• **WORK REQUEST**:
The output should be all lines of the entries below in which the word "filter" occurs.

• **INFORMATION PROVIDED**:
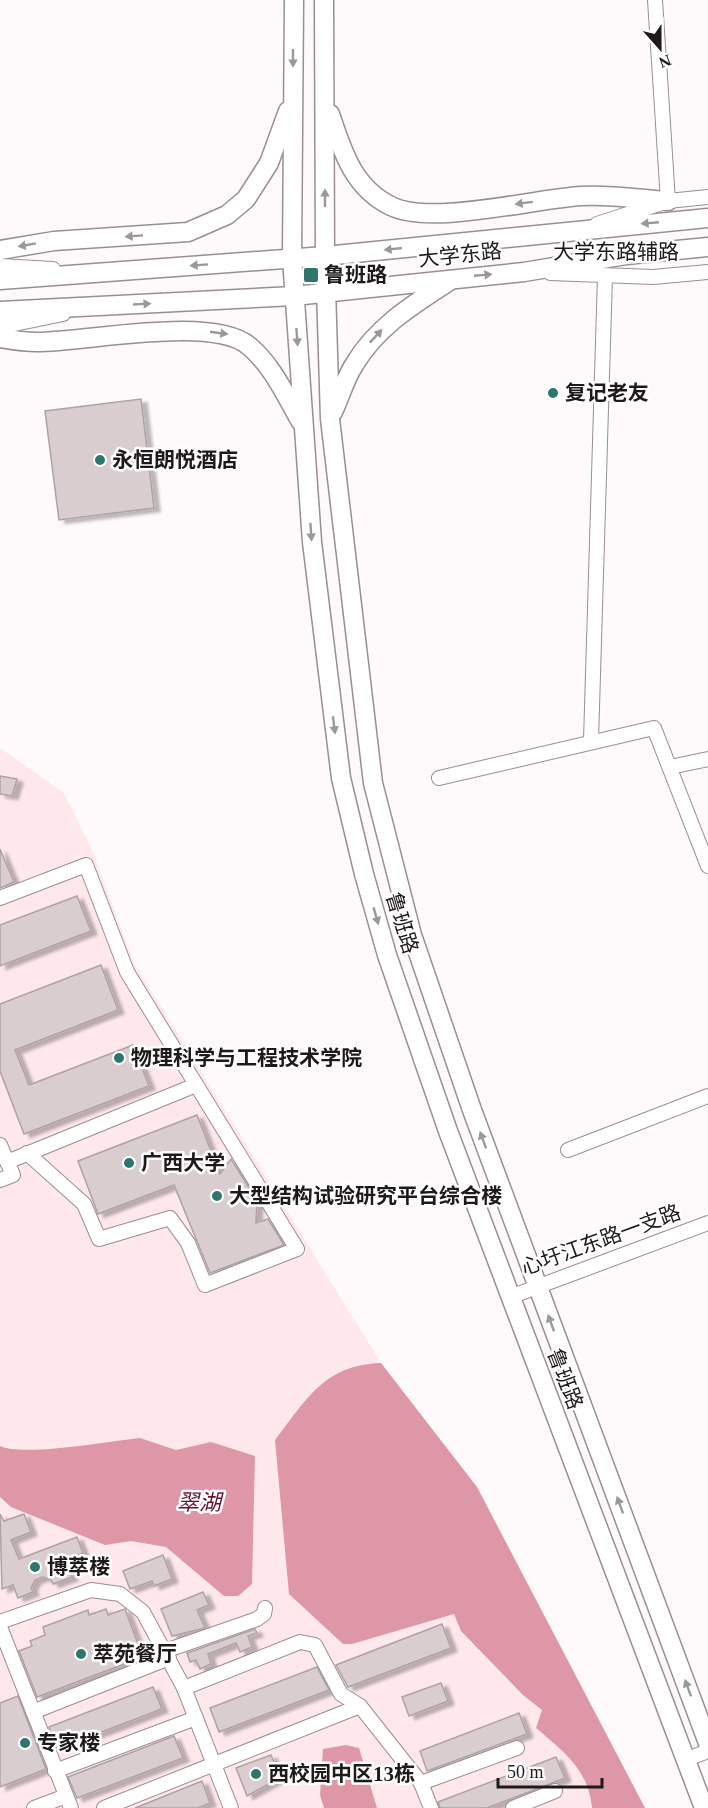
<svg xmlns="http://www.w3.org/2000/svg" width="708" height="1808" font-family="'Times New Roman','Noto Sans SC',serif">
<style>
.built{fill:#fee8ec}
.water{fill:#de97a6}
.building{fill:#dacdcf;stroke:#aea2a4;stroke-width:1.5;filter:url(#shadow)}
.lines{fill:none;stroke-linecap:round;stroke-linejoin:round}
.minor-casing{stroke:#9a8e90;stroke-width:16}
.major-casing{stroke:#9a8e90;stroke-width:21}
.minor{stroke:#fff;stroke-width:14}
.major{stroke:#fff;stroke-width:18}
.oneway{fill:#9a9898}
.poi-dot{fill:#2e756e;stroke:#fff;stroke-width:2}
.labels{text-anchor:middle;stroke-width:5;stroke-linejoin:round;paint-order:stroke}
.street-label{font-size:21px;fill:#1e1a1a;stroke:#fff}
.poi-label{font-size:21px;font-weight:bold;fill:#1e1a1a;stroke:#fff;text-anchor:start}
.water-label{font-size:22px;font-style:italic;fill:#65112e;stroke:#fff}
</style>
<defs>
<filter id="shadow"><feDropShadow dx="6" dy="3.5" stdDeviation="1.5" flood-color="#0004"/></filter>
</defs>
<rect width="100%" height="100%" fill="#fef9fa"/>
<!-- built -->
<polygon class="built" points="0,748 64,793 92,850 134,963 381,1363 477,1487 645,1808 0,1808"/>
<!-- water -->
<g class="water">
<path d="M381,1363L477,1487L645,1808H592C589,1770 563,1751 536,1728L542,1710L523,1695L461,1631L454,1614L352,1644H343L289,1594L275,1440C307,1399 324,1365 381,1363Z"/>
<path d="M140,1438L176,1450L211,1442L255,1456L252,1584L238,1596H224L166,1547L131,1541L105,1545L11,1507L0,1497V1446C24,1457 110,1441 140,1438Z"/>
<polygon points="346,1745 359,1748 377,1808 324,1808 320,1795 323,1749"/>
</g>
<!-- building -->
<g class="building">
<polygon points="141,399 154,508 59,520 45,411"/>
<polygon points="0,776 17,779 12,796 0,794"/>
<polygon points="0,849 14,882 0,888"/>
<polygon points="77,896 91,931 0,966 0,925"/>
<polygon points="101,965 118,1010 15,1050 29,1085 133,1045 149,1086 24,1134 0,1071 0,1004"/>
<polygon points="197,1115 220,1174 231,1159 257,1201 256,1223 268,1219 284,1245 210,1273 174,1185 98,1214 78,1161"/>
<polygon points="0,1514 4,1521 24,1514 31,1532 11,1540 19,1559 77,1537 83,1553 73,1557 76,1565 68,1568 72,1577 53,1584 51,1580 43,1577 35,1580 31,1588 33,1592 18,1598 13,1585 2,1589"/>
<polygon points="163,1555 172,1579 154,1586 152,1581 130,1589 123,1571"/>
<polygon points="203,1592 209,1605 197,1610 205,1628 172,1636 161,1609"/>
<polygon points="106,1609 108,1615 125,1609 143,1657 37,1697 19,1651 32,1646 30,1641 45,1635 43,1627 88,1610 89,1615"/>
<polygon points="442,1624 451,1648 348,1687 336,1665"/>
<polygon points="255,1629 257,1633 248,1636 252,1647 240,1652 236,1643 208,1654 211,1664 200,1669 196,1660 190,1662 187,1653"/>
<polygon points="317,1667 329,1690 219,1732 210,1708"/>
<polygon points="441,1683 448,1701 409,1716 402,1697"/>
<polygon points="153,1687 162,1709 57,1749 49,1727"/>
<polygon points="18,1696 46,1769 0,1787 0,1703"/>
<polygon points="519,1713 527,1734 427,1771 420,1751"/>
<polygon points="174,1736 183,1758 77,1798 68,1777"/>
<polygon points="271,1755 277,1770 272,1772 276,1780 247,1796 236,1768"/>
<polygon points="556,1757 565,1778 487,1808 440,1808 438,1802"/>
<polygon points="202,1781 210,1803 198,1808 135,1808"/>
</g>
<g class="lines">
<defs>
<g id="minor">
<polyline points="655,0 668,201"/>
<polyline points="597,224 668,201 708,197"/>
<polyline points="0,266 53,269"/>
<polyline points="550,273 653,277 708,272"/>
<polyline points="0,327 63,314"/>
<polyline points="591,741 605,276"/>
<polyline points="670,767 708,759"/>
<polyline points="439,778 654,728 708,866"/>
<polyline points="0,898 86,865 127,972 297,1249 205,1285 188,1243 170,1218 99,1239 84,1204 27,1153"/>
<polyline points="0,1145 13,1175 0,1180"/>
<polyline points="568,1150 708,1096"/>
<polyline points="7,1162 196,1085"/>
<polyline points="510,1297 708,1223"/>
<polyline points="0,1622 91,1590 120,1594 143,1612 184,1688 231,1808"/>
<polyline points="0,1627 71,1808"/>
<polyline points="165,1651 257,1619 264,1614 265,1608"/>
<polyline points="184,1688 300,1642 315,1645 341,1694 360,1706 421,1783 431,1808"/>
<polyline points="33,1712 169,1658"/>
<polyline points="685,1760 708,1751"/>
<polyline points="55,1771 196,1718"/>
<polyline points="421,1783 517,1748"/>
<polyline points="34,1808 66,1796"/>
<polyline points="104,1808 360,1706"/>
<polyline points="513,1808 555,1791"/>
</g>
<g id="major">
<polyline points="294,0 292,258 312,542 341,778 364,874 387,955 448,1131 704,1808"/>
<polyline points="324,0 325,256 330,419 373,783 412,935 472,1110 708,1743"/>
<path d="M330,114C342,150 353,188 391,206C430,226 533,199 581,196C609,194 639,199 668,201"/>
<polyline points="0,250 54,241 188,232 227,215 246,199 269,163 288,111"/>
<polyline points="0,280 325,256 708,218"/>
<polyline points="0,311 294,296 524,272 626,255 708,247"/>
<path d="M0,338C12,340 25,342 37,342C87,342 212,315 249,346C272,365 286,396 301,422"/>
<path d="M333,412C340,397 345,379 354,365C377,326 414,304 451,280"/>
</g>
</defs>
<!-- minor casing -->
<use href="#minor" class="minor-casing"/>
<!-- major casing -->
<use href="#major" class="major-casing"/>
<!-- minor -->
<use href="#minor" class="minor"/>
<!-- major -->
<use href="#major" class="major"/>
</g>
<!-- one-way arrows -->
<defs><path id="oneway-solid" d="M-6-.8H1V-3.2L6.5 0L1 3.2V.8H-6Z" transform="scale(1.5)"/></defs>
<g class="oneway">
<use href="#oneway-solid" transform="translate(293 58) rotate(90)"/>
<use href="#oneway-solid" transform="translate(325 198) rotate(-90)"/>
<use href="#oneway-solid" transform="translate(524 203) rotate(173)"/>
<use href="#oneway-solid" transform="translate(650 223) rotate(175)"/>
<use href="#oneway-solid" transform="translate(134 236) rotate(176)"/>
<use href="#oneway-solid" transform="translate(27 245) rotate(170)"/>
<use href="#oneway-solid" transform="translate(393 249) rotate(174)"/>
<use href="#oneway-solid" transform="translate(199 265) rotate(176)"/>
<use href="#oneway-solid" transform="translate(483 275) rotate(-5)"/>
<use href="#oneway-solid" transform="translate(142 304) rotate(-3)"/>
<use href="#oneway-solid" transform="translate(219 333) rotate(8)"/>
<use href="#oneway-solid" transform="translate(376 336) rotate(-47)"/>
<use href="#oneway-solid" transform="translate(297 337) rotate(86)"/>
<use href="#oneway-solid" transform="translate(311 532) rotate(86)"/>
<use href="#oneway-solid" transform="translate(334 725) rotate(83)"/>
<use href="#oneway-solid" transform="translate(376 916) rotate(74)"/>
<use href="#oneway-solid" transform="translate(483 1140) rotate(-110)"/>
<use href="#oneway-solid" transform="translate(551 1323) rotate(-110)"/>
<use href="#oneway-solid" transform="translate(620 1505) rotate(-110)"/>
<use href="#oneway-solid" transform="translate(688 1688) rotate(-110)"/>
</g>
<!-- markers -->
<g class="poi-dot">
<rect x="303" y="267" width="16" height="16" rx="3"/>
<circle cx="553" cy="393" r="6"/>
<circle cx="100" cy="460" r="6"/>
<circle cx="119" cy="1058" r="6"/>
<circle cx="129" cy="1163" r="6"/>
<circle cx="217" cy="1196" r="6"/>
<circle cx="35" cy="1567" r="6"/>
<circle cx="81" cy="1654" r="6"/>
<circle cx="25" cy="1743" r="6"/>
<circle cx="256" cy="1774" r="6"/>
</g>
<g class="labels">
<!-- street labels -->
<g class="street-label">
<text x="616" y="259">大学东路辅路</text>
<text transform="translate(460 255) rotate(-6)" y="7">大学东路</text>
<text transform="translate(402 923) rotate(73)" y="7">鲁班路</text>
<text transform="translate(601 1240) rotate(-20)" y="7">心圩江东路一支路</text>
<text transform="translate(565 1379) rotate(69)" y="7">鲁班路</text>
</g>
<!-- poi labels -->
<g class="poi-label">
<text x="324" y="282">鲁班路</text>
<text x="565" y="400">复记老友</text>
<text x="112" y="467">永恒朗悦酒店</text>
<text x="131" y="1065">物理科学与工程技术学院</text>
<text x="141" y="1170">广西大学</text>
<text x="229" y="1203">大型结构试验研究平台综合楼</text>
<text x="47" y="1574">博萃楼</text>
<text x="93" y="1661">萃苑餐厅</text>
<text x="37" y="1750">专家楼</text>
<text x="268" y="1781">西校园中区13栋</text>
</g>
<!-- water labels -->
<g class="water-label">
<text x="199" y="1510">翠湖</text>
</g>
</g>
<!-- north arrow -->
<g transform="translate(660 48) rotate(159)" stroke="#ffffff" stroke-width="4.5" paint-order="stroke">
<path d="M0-4.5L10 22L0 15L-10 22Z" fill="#1e1a1a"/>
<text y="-9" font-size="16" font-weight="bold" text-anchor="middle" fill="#1e1a1a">N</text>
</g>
<!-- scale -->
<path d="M498 1778v9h104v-9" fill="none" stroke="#1e1a1a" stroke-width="3"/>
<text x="507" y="1778" font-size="18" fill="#1e1a1a" stroke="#ffffff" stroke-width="4.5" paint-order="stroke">50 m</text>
</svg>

• **WRITTEN RESPONSE**:
.building{fill:#dacdcf;stroke:#aea2a4;stroke-width:1.5;filter:url(#shadow)}
<filter id="shadow"><feDropShadow dx="6" dy="3.5" stdDeviation="1.5" flood-color="#0004"/></filter>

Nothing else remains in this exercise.